National Popular Vote v Electoral College

In a recent Clear the Air column, Robert Sulnick devoted lengthy paragraphs deploring the effects on U.S. presidential elections of its Electoral College requirements.

In 2010, I spent an entire TV Santa Barbara program excoriating then-governor Arnold Schwarzenneger for twice vetoing the wishes of both California legislative houses to have the state join the National Popular Vote compact, the only viable alternative to have the U.S. president and vice-president elected by majority national vote.

Casting about for a solution for the 2020 presidential election to ensure the defeat of Donald Trump, Sulnick has concluded: Don't dare vote for a third party candidate. Polls have shown, he tells us, that if no one had supported Green Party candidate Jill Stein, Hillary Clinton would be our president.

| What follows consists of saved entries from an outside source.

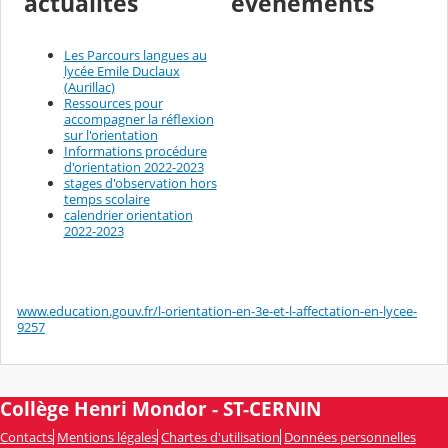
actualités
événements
Les Parcours langues au
lycée Emile Duclaux
(Aurillac)
Ressources pour
accompagner la réflexion
sur l'orientation
Informations procédure
d'orientation 2022-2023
stages d'observation hors
temps scolaire
calendrier orientation
2022-2023
www.education.gouv.fr/l-orientation-en-3e-et-l-affectation-en-lycee-
9257
Collège Henri Mondor - ST-CERNIN
Contacts
Mentions légales
Chartes d'utilisation
Données personnelles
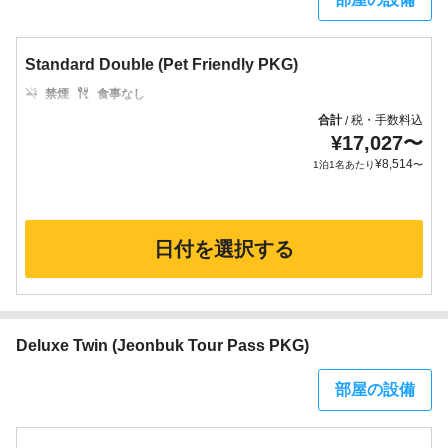
Standard Double (Pet Friendly PKG)
禁煙
食事なし
合計
税・手数料込
/
¥
17,027
〜
¥
8,514
1泊1名あたり
〜
日付を選択する
Deluxe Twin (Jeonbuk Tour Pass PKG)
部屋の設備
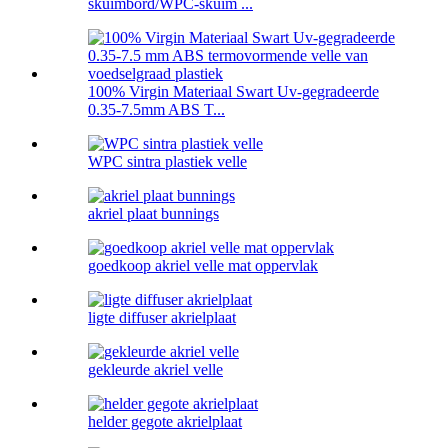
skuimbord/WPC-skuim ...
100% Virgin Materiaal Swart Uv-gegradeerde
0.35-7.5mm ABS T...
WPC sintra plastiek velle
akriel plaat bunnings
goedkoop akriel velle mat oppervlak
ligte diffuser akrielplaat
gekleurde akriel velle
helder gegote akrielplaat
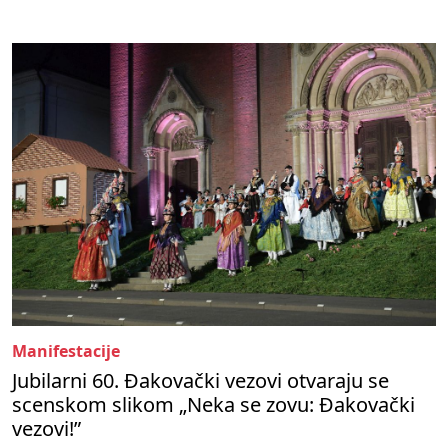
Manifestacije
Jubilarni 60. Đakovački vezovi otvaraju se
scenskom slikom „Neka se zovu: Đakovački
vezovi!”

As a political independent who concluded years ago that both political parties were corrupted by money, and who voted for Jill Stein, I have some advice for the writer:

Nominate again someone like Hillary Clinton and you'll get the same result. The support for this money-grubbing politico — who in collaboration with then Democratic Party National Committee chair Debbie Wasserman-Schultz arranged to have few primary debates with Sen. Bernie Sanders (to Clinton's advantage); who accepted from former DNC Chair Donna Brazile information as to the questions she would be asked in these debates; who is the only presidential candidate known to me who went to acting teachers hoping to learn likability — is the cause of your disappointment, not our refusal to join in accepting leadership from such a person.

Polls have also shown that had Sanders — who accepted no PAC money — been nominated as the Democratic Party presidential candidate, he would have beaten Donald Trump. In the primaries I voted for Sanders. Did you?

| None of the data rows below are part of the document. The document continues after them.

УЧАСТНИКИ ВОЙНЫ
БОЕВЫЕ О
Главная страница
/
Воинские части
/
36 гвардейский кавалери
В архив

To those who may not have boned up on this issue:

The National Popular Vote is a compact between states, ratified by their legislatures and governors, that agrees that when the electoral votes of joining states achieves an electoral college majority, then all compact states will give their electoral votes to the presidential candidate who receives the greatest popular vote.

California joined when Democrat Jerry Brown became governor, who accepted the legislatures' votes. It has been enacted into law in 12 states with 172 electoral votes (CA, CT, DC, HI, IL, MA, MD, NJ, NY, RI, VT, WA.)

The bill is now on the desks of governors in three additional states: Delaware, Colorado, and New Mexico. If all three bills are signed, the National Popular Vote compact will have been enacted into law by states possessing 189 electoral votes — 81 electoral votes short of the number (270) that the bill needs to take effect.